**Aim 1**
Could you rewrite the paragraph of the forum thread that begins "Brian Regan, 53, who played" as a short bulleted list that keeps its main facts?
**Aim 2**
Can you turn the lines of the listing below, from the line that contains "collector number: 6116" up to and including the line that contains "locality: San Francisco", into a Markdown table with the columns No. and Line, leaving out any blank lines?

**Source text**
***

# Terry from Brookside charged with murder!



## skyscraper101 (Apr 13, 2011)

Link



> Brian Regan, 53, who played Terry Sullivan in Brookside, is accused of shooting Bahman Faraji on February 24. The 44-year-old was gunned down outside a pub in Aigburth. Regan, of St Mary's Road, Garston, also faces an allegation of perverting the course of justice. Another man, Lee George Dodson, 42, of Logfield Drive, Garston, has also been charged with murder. The pair will appear before Liverpool magistrates later.
> 
> Edward James Heffey, 40, of Beloe Street, Dingle was charged with the murder of Mr Faraji on April 1.
> 
> Regan starred in dozens of Brookside episodes in the 1980s and 90s and it is thought his character was the inspiration for comedian Harry Enfield's 'Scouser' sketch.



He never quite was the same after falling in with that religious cult nutter Simon


----------



## Pingu (Apr 13, 2011)

tbf i blame his interactions with Tommy Mcardle..


----------



## Steel Icarus (Apr 13, 2011)

He was on Soccer AM for a bit, wasn't he?


----------



## Pickman's model (Apr 13, 2011)

calm down


----------



## Mumbles274 (Apr 13, 2011)

dey do dough don't dey dough


----------



## mwgdrwg (Apr 13, 2011)

skyscraper101 said:


> He never quite was the same after falling in with that religious cult nutter Simon



"Terreh!"


----------



## sojourner (Apr 13, 2011)

I understand from reliable sources that he had a bit* of a charlie habit
















*bit = massive


----------



## Stoat Boy (Apr 13, 2011)

***

**Given data**
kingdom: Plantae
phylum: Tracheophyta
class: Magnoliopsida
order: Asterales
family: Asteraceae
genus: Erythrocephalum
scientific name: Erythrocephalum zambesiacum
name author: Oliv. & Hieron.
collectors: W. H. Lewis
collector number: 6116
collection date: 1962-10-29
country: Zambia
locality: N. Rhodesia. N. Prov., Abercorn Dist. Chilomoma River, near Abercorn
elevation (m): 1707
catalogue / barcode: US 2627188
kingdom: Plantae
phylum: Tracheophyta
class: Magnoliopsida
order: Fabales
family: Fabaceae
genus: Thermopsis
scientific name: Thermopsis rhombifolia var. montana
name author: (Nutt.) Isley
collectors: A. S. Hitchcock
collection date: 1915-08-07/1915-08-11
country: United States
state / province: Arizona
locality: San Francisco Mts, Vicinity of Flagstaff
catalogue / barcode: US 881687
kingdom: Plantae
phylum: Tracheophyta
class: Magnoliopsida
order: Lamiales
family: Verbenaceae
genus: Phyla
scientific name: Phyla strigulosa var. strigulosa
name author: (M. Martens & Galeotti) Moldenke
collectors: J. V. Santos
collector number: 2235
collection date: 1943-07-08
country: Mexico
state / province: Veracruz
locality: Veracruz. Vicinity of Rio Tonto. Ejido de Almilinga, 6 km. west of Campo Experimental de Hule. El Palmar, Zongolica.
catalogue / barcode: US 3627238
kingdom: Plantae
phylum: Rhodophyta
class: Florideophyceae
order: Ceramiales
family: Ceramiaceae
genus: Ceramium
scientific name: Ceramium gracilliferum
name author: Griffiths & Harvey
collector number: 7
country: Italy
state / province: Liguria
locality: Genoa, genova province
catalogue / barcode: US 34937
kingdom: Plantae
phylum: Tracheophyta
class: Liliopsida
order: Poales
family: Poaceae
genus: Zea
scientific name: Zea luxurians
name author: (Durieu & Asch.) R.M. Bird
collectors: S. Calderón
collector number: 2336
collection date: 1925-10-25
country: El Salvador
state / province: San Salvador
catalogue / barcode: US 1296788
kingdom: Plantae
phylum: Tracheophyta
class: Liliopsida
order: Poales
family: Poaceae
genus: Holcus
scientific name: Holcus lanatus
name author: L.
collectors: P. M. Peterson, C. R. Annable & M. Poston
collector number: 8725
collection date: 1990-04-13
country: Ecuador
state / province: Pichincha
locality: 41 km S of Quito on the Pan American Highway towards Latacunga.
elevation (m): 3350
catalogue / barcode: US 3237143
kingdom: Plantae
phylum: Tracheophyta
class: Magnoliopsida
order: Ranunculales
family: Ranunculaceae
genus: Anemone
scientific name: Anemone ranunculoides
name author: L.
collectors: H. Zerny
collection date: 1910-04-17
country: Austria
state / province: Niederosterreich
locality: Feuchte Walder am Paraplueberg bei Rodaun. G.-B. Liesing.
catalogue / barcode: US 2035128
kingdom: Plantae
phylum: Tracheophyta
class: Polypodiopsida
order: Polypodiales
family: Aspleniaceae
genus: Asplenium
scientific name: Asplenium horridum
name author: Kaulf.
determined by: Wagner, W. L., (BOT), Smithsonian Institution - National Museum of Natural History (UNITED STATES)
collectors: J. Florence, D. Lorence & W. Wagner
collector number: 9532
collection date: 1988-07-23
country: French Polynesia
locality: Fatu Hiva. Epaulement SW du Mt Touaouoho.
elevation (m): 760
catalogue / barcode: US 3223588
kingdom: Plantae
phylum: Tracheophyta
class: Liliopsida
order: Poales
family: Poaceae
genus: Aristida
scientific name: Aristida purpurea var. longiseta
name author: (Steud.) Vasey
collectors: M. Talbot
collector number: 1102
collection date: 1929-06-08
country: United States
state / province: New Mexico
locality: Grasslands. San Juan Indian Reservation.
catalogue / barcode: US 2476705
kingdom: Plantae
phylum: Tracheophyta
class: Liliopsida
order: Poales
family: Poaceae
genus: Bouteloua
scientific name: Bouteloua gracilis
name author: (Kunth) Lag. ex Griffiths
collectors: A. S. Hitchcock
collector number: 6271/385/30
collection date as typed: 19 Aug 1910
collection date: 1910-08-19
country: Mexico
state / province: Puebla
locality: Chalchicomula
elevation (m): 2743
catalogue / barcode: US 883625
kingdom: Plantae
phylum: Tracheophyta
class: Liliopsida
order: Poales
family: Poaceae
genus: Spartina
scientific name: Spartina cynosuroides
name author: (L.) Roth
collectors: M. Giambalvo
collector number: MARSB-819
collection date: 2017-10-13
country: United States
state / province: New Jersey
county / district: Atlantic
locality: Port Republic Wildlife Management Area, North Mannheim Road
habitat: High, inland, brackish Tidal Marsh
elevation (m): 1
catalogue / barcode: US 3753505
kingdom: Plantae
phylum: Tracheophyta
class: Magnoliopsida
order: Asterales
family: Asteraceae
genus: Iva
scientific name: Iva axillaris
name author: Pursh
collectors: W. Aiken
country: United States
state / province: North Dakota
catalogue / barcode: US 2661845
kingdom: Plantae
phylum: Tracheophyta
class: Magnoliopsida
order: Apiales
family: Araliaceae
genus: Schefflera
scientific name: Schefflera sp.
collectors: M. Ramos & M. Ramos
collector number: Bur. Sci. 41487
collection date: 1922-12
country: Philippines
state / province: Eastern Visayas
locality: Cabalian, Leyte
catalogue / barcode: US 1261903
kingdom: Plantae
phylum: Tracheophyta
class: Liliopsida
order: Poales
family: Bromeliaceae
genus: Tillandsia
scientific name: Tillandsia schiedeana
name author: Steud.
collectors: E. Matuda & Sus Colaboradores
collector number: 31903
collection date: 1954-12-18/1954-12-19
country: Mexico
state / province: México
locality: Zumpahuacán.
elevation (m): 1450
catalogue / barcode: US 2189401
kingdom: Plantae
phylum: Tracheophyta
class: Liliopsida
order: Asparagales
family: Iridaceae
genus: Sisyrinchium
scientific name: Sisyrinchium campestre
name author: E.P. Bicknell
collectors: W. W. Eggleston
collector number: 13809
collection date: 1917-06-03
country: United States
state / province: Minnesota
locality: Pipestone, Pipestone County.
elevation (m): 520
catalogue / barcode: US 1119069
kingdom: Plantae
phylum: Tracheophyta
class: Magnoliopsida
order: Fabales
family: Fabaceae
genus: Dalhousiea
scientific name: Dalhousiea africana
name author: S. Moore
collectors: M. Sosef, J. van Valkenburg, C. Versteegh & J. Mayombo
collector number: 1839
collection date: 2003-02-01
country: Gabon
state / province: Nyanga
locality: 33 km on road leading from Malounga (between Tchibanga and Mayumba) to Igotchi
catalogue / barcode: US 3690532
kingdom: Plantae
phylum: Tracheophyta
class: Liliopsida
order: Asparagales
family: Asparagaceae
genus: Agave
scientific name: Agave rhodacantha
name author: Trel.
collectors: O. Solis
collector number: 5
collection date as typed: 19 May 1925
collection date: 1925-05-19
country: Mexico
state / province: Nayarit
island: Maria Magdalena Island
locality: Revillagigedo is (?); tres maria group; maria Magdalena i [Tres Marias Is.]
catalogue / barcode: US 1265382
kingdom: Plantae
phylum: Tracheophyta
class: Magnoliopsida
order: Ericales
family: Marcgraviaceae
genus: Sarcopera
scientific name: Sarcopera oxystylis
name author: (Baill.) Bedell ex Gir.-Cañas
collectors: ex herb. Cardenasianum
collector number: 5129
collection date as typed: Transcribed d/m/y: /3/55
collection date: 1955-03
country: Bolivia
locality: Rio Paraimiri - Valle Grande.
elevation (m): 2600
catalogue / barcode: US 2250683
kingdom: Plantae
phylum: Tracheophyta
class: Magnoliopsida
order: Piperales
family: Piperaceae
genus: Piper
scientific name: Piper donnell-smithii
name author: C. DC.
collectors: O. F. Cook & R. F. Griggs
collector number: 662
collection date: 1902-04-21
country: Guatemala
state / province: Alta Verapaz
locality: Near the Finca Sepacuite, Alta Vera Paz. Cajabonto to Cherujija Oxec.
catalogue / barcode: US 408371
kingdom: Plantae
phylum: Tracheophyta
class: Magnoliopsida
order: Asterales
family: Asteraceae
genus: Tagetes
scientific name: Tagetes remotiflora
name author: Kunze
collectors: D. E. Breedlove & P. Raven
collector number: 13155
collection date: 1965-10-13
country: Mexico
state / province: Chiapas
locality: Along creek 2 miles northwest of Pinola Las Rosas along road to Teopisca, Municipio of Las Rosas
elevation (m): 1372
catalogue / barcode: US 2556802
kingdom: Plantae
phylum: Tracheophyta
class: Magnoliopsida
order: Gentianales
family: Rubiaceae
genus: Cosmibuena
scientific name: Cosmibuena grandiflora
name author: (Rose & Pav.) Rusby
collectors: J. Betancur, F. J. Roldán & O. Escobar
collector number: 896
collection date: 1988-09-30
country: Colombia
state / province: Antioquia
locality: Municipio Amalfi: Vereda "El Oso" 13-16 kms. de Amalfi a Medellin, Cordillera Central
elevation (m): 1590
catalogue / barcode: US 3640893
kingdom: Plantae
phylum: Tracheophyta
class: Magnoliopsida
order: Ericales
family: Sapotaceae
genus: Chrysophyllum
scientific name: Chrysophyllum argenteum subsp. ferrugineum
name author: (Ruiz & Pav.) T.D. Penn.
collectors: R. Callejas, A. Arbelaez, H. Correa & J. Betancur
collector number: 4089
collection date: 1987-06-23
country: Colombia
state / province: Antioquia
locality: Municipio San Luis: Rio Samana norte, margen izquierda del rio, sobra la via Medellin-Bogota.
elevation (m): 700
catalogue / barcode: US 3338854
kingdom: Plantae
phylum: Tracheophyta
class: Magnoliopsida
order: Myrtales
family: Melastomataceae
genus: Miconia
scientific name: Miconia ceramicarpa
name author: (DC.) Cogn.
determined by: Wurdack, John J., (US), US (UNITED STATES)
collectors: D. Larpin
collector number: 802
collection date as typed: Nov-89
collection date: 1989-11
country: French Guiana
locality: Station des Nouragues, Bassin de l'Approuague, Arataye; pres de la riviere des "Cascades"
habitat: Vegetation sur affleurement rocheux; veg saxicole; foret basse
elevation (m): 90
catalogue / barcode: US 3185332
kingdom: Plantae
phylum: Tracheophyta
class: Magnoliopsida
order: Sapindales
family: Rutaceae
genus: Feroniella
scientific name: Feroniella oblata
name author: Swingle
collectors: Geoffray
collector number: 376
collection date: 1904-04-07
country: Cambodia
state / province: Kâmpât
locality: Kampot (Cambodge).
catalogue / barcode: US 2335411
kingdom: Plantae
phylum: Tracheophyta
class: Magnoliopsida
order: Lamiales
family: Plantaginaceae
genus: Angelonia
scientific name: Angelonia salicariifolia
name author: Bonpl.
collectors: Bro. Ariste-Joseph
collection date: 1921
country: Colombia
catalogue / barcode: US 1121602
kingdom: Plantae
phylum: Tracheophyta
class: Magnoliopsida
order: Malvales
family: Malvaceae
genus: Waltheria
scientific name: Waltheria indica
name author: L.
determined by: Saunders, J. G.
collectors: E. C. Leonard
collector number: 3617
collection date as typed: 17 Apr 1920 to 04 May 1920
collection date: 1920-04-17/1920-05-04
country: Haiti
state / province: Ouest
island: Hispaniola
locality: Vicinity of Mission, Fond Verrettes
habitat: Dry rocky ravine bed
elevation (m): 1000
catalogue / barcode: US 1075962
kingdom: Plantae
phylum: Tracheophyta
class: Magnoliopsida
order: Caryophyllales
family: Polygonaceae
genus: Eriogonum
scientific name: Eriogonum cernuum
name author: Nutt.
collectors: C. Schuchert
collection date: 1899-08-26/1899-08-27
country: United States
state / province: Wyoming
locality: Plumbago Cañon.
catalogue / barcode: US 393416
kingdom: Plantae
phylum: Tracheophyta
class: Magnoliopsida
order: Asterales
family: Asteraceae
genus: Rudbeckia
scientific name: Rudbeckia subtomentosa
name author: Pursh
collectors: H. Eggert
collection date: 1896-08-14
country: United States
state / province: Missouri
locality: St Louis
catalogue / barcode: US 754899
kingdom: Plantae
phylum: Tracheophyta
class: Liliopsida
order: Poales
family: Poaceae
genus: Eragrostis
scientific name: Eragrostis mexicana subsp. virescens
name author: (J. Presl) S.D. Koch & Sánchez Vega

***

**Correct answer 1**
- Brian Regan, 53, who played Terry Sullivan in Brookside, is accused of shooting Bahman Faraji on February 24.
- Faraji, 44, was gunned down outside a pub in Aigburth.
- Regan, of St Mary's Road, Garston, also faces an allegation of perverting the course of justice.
- Lee George Dodson, 42, of Logfield Drive, Garston, has also been charged with murder.
- Both men will appear before Liverpool magistrates later.

**Correct answer 2**
| No. | Line |
|---|---|
| 1 | collector number: 6116 |
| 2 | collection date: 1962-10-29 |
| 3 | country: Zambia |
| 4 | locality: N. Rhodesia. N. Prov., Abercorn Dist. Chilomoma River, near Abercorn |
| 5 | elevation (m): 1707 |
| 6 | catalogue / barcode: US 2627188 |
| 7 | kingdom: Plantae |
| 8 | phylum: Tracheophyta |
| 9 | class: Magnoliopsida |
| 10 | order: Fabales |
| 11 | family: Fabaceae |
| 12 | genus: Thermopsis |
| 13 | scientific name: Thermopsis rhombifolia var. montana |
| 14 | name author: (Nutt.) Isley |
| 15 | collectors: A. S. Hitchcock |
| 16 | collection date: 1915-08-07/1915-08-11 |
| 17 | country: United States |
| 18 | state / province: Arizona |
| 19 | locality: San Francisco Mts, Vicinity of Flagstaff |